Ich hoffe, sehr geehrter Herr Rosin-Lampertius, dass Ihre Fragen zufriedenstellend beantwortet sind und meine Erläuterungen zur Klärung der Angelegenheit beitragen konnten.

Mit freundlichen Grüßen

Susanne Eschmann
Barmer GEK

So weit der Wortlaut der Mail. Doch was bedeutet dies?

  • Zunächst einmal scheint die Barmer GEK immer noch eine ausgesprochene eigenwillige Auslegung des §127 Abs.2a SGB V („Den Verträgen nach Absatz 2 Satz 1 können Leistungserbringer zu den gleichen Bedingungen als Vertragspartner beitreten) zu bevorzugen; sie geht nämlich – entgegen des oben dokumentierten Gesetzeswortlauts und der auch durch das Bundesversicherungsamt (BVA) wohl geteilten Rechtsauffassung – davon aus, dass der Leistungserbringer „auf Seiten eines Verbandes an dem Vertrag teilnehme„. Tatsächlich ist es aber so, dass der Betrieb nicht an dem Vertrag „teilnimmt“, sondern dem Vertrag „als Vertragspartner beitritt“, was im Ergebnis dazu führt, dass er ein eigenständiges Leistungs- und Vertragsverhältnis mit der Krankenkasse begründet.
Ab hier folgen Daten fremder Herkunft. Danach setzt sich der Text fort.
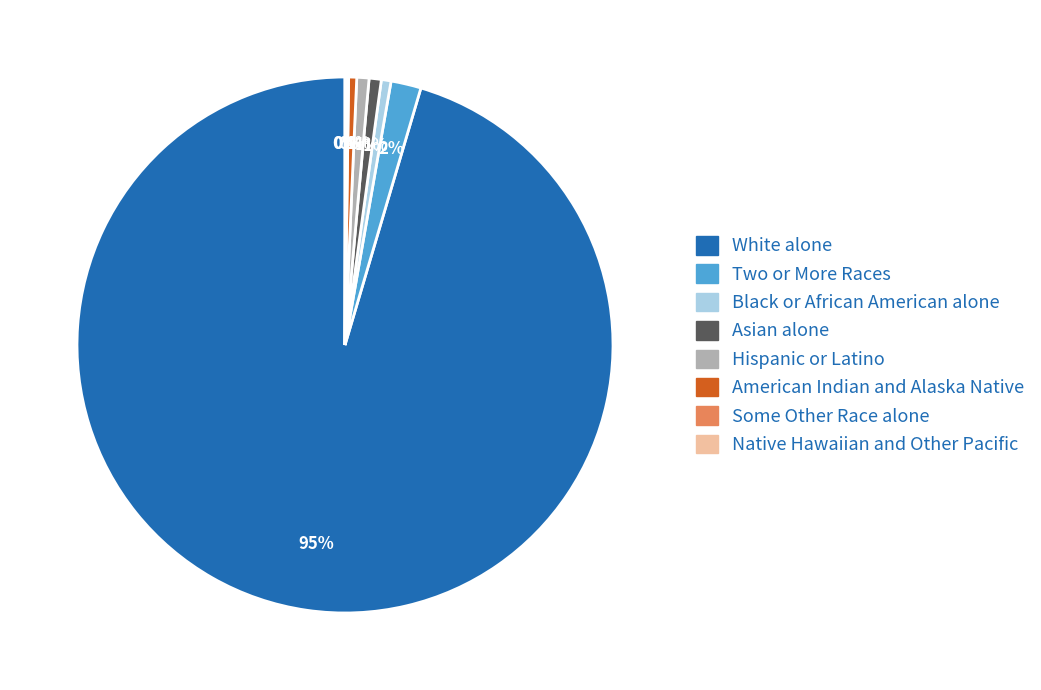

What percentage is the Hispanic or Latino slice, to the nearest percent?

1%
Damit ist der erste Vertragspartner der Krankenkasse auch keine „Zentrale“, und dementsprechend hat die Krankenkasse auch nicht nur diesem gegenüber eine Auskunftspflicht, sondern gegenüber jedem einzelnen Vertragspartner.
  • Hinsichtlich der „aufzahlungsfreien“ Variante unterscheidet sich die Stellungnahme der Barmer GEK von derjenigen der TK: die TK hatte nämlich ohne Einschränkungen den Wortlaut der Fragen der Landesinnung Orthopädieschuhtechnik Berlin bestätigt, während dies bei der Barmer GEK anders ist; dort taucht nun eine neue Variante des Vertragstextes auf, nämlich die „individuelle medizinische Notwendigkeit“ des Hilfsmittels für den Versicherten, welches auszahlungsfrei anzubieten ist. Der Vertrag sagt dazu in § 8 Abs. 5: „Die Produkte müssen … den Bedürfnissen des Versicherten voll gerecht werden.“Man darf also diese Formulierung der Barmer GEK durchaus als Konkretisierung des Vertrages ansehen, sodass nun klargestellt wäre, dass mit den „Bedürfnissen“ einzig und allein das „individuell medizinisch Notwendige“ gemeint ist – durchaus eine Auslegung, die für die Betriebe deutliche Rechtssicherheit und grössere Möglichkeiten zum Angebot eines zuzahlungspflichtigen Hilfsmittels eröffnet.
  • Ansonsten bestätigt die Barmer GEK im Wesentlichen die Regelungen der TK.

    Im Ergebnis wird nun endlich gut, was lange gedauert hat – jedenfalls bzgl. der wirtschftlichen Zuzahlung; die Betriebe haben jetzt von beiden Krankenkassen schriftliche Stellungnahmen vorliegen, auf deren Basis sie wirtschaftliche Zuzahlungen nehmen können, und es ist klargestellt, dass das aufzahlungsfrei anzubietende Hilfsmittel nicht jedes „Bedürfnis“ des Versicherten erfüllen, sondern lediglich die „individuelle medizinische Notwendigkeit“ abdecken muss.